[Items]

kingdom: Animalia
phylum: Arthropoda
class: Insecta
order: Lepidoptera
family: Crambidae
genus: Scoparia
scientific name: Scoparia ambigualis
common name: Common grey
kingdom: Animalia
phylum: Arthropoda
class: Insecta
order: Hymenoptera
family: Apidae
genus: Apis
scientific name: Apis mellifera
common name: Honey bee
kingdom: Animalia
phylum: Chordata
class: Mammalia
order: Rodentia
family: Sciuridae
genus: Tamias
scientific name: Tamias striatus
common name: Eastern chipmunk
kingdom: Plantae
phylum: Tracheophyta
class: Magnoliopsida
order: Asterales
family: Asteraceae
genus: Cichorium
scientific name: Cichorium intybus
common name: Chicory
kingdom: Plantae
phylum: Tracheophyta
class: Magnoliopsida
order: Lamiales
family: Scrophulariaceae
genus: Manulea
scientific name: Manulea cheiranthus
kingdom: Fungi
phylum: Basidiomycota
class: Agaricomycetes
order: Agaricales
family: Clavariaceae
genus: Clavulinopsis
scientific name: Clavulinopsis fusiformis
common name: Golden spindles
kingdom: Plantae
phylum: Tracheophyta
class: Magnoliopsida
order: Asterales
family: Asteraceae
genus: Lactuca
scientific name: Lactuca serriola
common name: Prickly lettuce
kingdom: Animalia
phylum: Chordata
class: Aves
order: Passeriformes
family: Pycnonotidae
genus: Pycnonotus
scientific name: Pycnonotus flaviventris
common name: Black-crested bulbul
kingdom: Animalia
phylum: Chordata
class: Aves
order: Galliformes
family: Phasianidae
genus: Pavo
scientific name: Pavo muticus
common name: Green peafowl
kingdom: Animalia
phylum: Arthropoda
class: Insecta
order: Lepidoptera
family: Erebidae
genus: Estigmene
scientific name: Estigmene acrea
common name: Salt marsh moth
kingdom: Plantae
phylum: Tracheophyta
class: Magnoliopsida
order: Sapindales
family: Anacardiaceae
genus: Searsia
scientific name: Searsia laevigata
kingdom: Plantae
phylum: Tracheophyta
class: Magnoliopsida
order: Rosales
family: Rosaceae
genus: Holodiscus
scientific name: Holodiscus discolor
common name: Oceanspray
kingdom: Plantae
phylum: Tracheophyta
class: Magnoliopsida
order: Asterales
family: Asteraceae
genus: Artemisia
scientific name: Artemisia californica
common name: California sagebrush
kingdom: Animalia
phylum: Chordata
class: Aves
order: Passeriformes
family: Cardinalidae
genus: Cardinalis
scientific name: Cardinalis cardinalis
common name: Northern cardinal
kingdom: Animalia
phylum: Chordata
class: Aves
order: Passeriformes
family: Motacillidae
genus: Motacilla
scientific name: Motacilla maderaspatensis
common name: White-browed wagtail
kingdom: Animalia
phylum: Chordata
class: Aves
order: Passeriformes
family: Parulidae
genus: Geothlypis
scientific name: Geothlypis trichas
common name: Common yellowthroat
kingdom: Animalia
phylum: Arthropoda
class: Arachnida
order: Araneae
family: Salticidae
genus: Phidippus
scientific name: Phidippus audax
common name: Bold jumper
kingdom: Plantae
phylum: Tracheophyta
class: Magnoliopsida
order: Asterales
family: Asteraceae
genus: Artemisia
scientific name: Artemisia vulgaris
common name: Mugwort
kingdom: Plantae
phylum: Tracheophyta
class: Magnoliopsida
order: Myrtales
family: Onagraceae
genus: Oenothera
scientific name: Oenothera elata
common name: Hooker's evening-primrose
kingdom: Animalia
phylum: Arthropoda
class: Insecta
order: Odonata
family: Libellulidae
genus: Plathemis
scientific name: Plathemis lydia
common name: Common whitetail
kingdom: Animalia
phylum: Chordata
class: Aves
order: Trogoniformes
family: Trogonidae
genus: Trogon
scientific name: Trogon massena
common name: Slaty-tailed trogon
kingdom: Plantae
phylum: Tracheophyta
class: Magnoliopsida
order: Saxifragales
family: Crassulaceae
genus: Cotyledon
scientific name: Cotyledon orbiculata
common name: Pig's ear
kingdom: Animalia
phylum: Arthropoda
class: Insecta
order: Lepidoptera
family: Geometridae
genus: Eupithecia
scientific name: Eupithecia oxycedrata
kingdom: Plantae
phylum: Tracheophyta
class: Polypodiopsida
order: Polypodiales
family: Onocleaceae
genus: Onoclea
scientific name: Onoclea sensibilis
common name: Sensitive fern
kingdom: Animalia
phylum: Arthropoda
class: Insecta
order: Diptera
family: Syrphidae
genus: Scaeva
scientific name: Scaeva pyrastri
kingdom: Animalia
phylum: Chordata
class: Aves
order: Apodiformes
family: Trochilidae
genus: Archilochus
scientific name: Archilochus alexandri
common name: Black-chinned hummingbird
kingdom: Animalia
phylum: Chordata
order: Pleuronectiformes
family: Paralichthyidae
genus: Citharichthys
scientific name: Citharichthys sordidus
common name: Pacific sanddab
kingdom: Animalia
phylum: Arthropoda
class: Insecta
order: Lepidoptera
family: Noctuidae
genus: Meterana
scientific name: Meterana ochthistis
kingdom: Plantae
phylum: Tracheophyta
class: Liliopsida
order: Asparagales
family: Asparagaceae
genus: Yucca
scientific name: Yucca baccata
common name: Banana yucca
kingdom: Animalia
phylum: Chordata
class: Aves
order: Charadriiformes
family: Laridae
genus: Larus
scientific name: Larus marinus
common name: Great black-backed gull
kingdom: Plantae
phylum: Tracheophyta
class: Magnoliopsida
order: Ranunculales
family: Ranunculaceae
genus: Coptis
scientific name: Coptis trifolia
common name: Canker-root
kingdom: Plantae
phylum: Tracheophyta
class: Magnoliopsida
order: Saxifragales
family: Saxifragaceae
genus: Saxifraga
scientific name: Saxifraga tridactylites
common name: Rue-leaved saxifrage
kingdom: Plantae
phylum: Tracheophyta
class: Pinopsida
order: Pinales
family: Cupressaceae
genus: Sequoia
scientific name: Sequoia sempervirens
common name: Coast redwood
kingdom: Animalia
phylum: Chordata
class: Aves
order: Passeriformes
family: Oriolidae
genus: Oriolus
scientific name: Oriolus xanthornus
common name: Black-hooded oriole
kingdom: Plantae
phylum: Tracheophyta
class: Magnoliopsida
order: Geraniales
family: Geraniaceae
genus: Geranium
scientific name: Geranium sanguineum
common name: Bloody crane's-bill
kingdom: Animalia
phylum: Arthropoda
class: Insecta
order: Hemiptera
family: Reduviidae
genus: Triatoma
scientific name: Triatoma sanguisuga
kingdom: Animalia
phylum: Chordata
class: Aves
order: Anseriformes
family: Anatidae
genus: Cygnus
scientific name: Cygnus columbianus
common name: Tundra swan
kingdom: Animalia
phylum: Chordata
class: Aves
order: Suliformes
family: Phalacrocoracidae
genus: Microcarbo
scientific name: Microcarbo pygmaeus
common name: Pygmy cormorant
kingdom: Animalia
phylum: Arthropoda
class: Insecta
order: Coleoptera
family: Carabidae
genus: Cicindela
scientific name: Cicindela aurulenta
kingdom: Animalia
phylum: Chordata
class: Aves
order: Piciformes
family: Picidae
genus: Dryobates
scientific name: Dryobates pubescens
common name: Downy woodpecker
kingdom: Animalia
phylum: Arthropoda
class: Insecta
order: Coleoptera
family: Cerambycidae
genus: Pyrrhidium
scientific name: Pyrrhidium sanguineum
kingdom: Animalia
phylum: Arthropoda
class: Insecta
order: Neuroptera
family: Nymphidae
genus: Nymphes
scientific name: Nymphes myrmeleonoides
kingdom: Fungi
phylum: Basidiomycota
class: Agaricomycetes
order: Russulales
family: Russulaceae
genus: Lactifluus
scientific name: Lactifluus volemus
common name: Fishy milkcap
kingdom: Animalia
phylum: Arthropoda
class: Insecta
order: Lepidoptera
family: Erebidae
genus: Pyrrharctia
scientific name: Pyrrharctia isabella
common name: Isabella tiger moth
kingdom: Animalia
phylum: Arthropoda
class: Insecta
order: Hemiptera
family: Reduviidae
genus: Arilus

[Set problem] Copy the lines of the data above, without any change, from the line with "family: Oriolidae" to the line with "genus: Cicindela", including both of those lines.

[Written answer]
family: Oriolidae
genus: Oriolus
scientific name: Oriolus xanthornus
common name: Black-hooded oriole
kingdom: Plantae
phylum: Tracheophyta
class: Magnoliopsida
order: Geraniales
family: Geraniaceae
genus: Geranium
scientific name: Geranium sanguineum
common name: Bloody crane's-bill
kingdom: Animalia
phylum: Arthropoda
class: Insecta
order: Hemiptera
family: Reduviidae
genus: Triatoma
scientific name: Triatoma sanguisuga
kingdom: Animalia
phylum: Chordata
class: Aves
order: Anseriformes
family: Anatidae
genus: Cygnus
scientific name: Cygnus columbianus
common name: Tundra swan
kingdom: Animalia
phylum: Chordata
class: Aves
order: Suliformes
family: Phalacrocoracidae
genus: Microcarbo
scientific name: Microcarbo pygmaeus
common name: Pygmy cormorant
kingdom: Animalia
phylum: Arthropoda
class: Insecta
order: Coleoptera
family: Carabidae
genus: Cicindela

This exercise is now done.